A festa do futebol deveria começar antes do jogo de futebol, definiu-se nos gabinetes do Magalhães Pessoa. Dinamizaram, nas imediações do estádio, o comércio local, explica Lucas. “Daí surgiu a fan zone. Foi aos poucos, começámos a ter ideias, começou a aumentar de tal forma que construímos este conceito da fan zone para as pessoas virem, as famílias, em horários convidativos.”

A ideia de trazer mais gente para o estádio foi inaugurada definitivamente na época passada. Os bilhetes, que custavam €2,5, deixaram de ter custo, pois não fazia uma diferença importante para a receita e entenderam que era um fator decisivo para as pessoas, até porque uma ida ao futebol em família multiplica as despesas, seja com bilhetes, alimentações ou deslocações. “Queríamos fazer passar a mensagem de que o futebol não pode ser um bem de luxo”, diz o diretor de comunicação do clube.

Após as mudanças – mascote, preços de bilhetes e campanhas em escolas, instituições públicas, etc. –, os números gritavam novos ventos. Se no último jogo da primeira fase da Liga 3, na última temporada, estiveram cerca de 300 pessoas no recinto, no primeiro jogo da segunda fase foram 5.000, com o Vitória. Depois, 7.000 com o Sp. Braga B e 13 mil com a Oliveirense. Mais tarde, no play-off, vislumbraram-se 15 mil contra o Alverca, “o atual recorde da Liga 3”, vinca.

Paulo Costa Dias | União Desportiva de Leiria

Este domingo deu-se um verdadeiro evento no Municipal de Leiria. “Ontem [21 de agosto] tivemos aqui muitas famílias de várias gerações”, continua André Lucas. “Depois, temos a mesma perspetiva com o futebol que tem a Liga 3: deve ser sobre rivalidades dentro do campo, com respeito fora dele. Daí termos convidado o Toy, que é adepto assumido do Vitória, o Quim Barreiros porque é o Quim Barreiros e o Kura, um artista conhecido – quisemos ter alguém para o público mais novo e que fosse de Leiria. Quisemos, acima de tudo, independentemente do resultado dentro de campo, que não deixasse de ser uma festa para as famílias e um domingo bem-passado.”

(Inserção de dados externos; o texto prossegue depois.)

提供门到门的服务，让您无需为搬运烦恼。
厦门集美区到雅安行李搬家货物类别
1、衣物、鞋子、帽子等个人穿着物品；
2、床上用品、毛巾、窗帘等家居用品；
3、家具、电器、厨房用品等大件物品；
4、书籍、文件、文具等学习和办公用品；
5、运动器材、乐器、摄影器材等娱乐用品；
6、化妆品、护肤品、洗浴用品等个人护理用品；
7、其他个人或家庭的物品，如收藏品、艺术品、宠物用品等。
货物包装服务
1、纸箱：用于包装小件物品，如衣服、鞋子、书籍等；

Afinal, “o futebol tem muito impacto na vida das pessoas”. A ideia do clube passa por oferecer segundas-feiras mais simpáticas às gentes da terra, e, porque não?, aos adeptos adversários também. A segunda-feira de André Lucas foi realmente simpática.

“Temos pessoas a comentar no Facebook e a mandarem-nos mensagens. É raro os adeptos mandarem e-mails. Eu tinha 20 e-mails de pessoas a pedirem camisolas e outros para se fazerem sócios, disseram que passaram uma bela tarde”, desabafa, com prazer.

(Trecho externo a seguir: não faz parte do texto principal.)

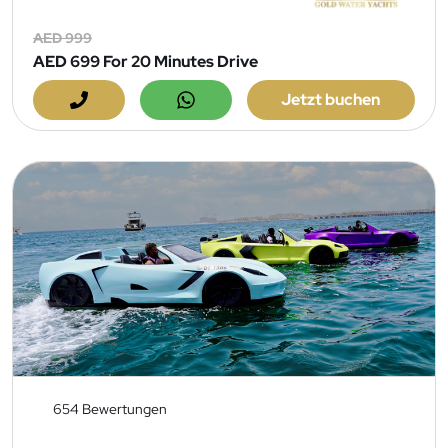
AED 999
AED 699
For 20 Minutes Drive
Jetzt buchen
654 Bewertungen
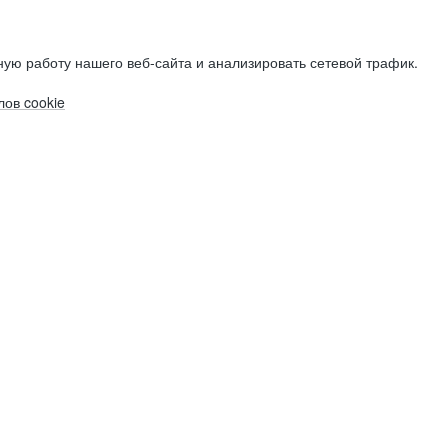
ую работу нашего веб-сайта и анализировать сетевой трафик.
ов cookie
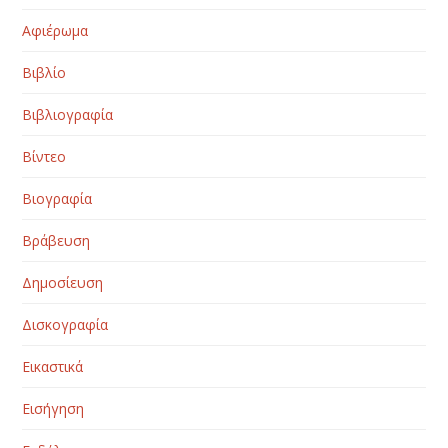
Αφιέρωμα
Βιβλίο
Βιβλιογραφία
Βίντεο
Βιογραφία
Βράβευση
Δημοσίευση
Δισκογραφία
Εικαστικά
Εισήγηση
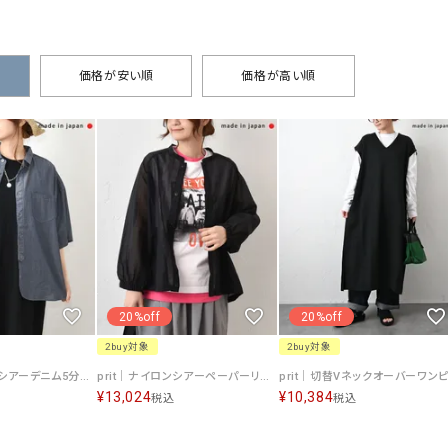
タンクトップ・キャミソール
ジャ
グッ
その他のパンツ
価格が安い順
価格が高い順
パンツ
デニムパンツ
ロング・マキシ丈
デニムパンツ
ロング・マキシ丈
ツ
その他のパンツ
その他スカート
その他スカート
トッ
ワン
ジャケット
サロ
ジャケット
すべて見る
コート
バッグ
ジャ
コート
ガウン
シューズ
グッ
その他アウター
アクセサリー
20%off
20%off
すべて見る
2buy対象
2buy対象
バッグ
prit｜インディゴシアーデニム5分袖レギュラーカラーシャツ [[P82615]][C]
prit｜ナイロンシアーペーパーリップストップ裾ヒモコクーンブルゾン [[P82600]][C]
靴
¥
13,024
¥
10,384
税込
税込
帽子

NB©ShootHappens | União Desportiva de Leiria

As pessoas gostam de futebol, afiança o dirigente. Mas é preciso corresponder, ter bancadas limpas, bares disponíveis, escorregas para a garotada, animação, sombras e, enfim, aquelas pequenas dignidades que transpiram conforto. Ou até, quem sabe, um lugar para se reencontrar amigos. Apesar de não haver receita, há outro ambiente no estádio, e isso é uma vitória, ajuda também a entusiasmar os jogadores, admite, recordando ainda o momento especial que se viveu na receção ao autocarro da equipa.

A logística, a longa semana, foi quase um pesadelo, diz sem o dizer por estas palavras. E a criatividade parece ser prato da casa: as freguesias do concelho que aderem à iniciativa têm bilhetes com carimbos diferentes e aquela que mais gente levar, em percentagem, terá a ajuda do clube para uma instituição daquela freguesia, dando robustez à “responsabilidade social” de todos os intervenientes, sinaliza ainda André Lucas.

Resumindo, os bilhetes vão continuar a ser gratuitos nos jogos em casa da União de Leiria, que começou com dois ou mais pés direitos. A fan zone terá também, ao que parece, longa vida, ainda que não seja possível garantir espetáculos do gabarito deste domingo que passou. Os números de adeptos no estádio e na festa dominical terão deixado a cidade orgulhosa, já que até superaram a soma de adeptos no Sp.Braga-Marítimo, que recebeu 12.358 pessoas.

“Valeu por tudo”, resume André Lucas. “Valeu pelo feedback das pessoas que gostaram da festa e que disseram que queriam voltar.”